Segment Start: RECORD EXTRACTS

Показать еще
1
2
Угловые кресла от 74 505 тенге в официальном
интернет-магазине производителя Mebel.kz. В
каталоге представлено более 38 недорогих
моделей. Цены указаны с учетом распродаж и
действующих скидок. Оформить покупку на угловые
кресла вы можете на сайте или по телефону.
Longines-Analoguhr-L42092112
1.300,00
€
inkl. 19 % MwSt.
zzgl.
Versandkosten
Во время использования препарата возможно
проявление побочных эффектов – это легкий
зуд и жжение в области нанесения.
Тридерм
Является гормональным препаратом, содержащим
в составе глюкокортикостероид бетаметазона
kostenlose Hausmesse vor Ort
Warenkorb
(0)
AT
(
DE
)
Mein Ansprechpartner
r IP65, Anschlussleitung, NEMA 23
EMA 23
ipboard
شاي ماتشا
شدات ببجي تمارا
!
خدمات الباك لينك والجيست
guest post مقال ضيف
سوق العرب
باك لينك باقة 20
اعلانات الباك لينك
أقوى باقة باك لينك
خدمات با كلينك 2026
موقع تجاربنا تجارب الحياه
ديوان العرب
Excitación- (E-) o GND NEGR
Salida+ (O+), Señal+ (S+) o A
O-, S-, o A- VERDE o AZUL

Segment End: RECORD EXTRACTS

WHAT TO DO
Return every line of the listing above verbatim, keeping the original order and spelling.

ANSWER SPACE
Показать еще
1
2
Угловые кресла от 74 505 тенге в официальном
интернет-магазине производителя Mebel.kz. В
каталоге представлено более 38 недорогих
моделей. Цены указаны с учетом распродаж и
действующих скидок. Оформить покупку на угловые
кресла вы можете на сайте или по телефону.
Longines-Analoguhr-L42092112
1.300,00
€
inkl. 19 % MwSt.
zzgl.
Versandkosten
Во время использования препарата возможно
проявление побочных эффектов – это легкий
зуд и жжение в области нанесения.
Тридерм
Является гормональным препаратом, содержащим
в составе глюкокортикостероид бетаметазона
kostenlose Hausmesse vor Ort
Warenkorb
(0)
AT
(
DE
)
Mein Ansprechpartner
r IP65, Anschlussleitung, NEMA 23
EMA 23
ipboard
شاي ماتشا
شدات ببجي تمارا
!
خدمات الباك لينك والجيست
guest post مقال ضيف
سوق العرب
باك لينك باقة 20
اعلانات الباك لينك
أقوى باقة باك لينك
خدمات با كلينك 2026
موقع تجاربنا تجارب الحياه
ديوان العرب
Excitación- (E-) o GND NEGR
Salida+ (O+), Señal+ (S+) o A
O-, S-, o A- VERDE o AZUL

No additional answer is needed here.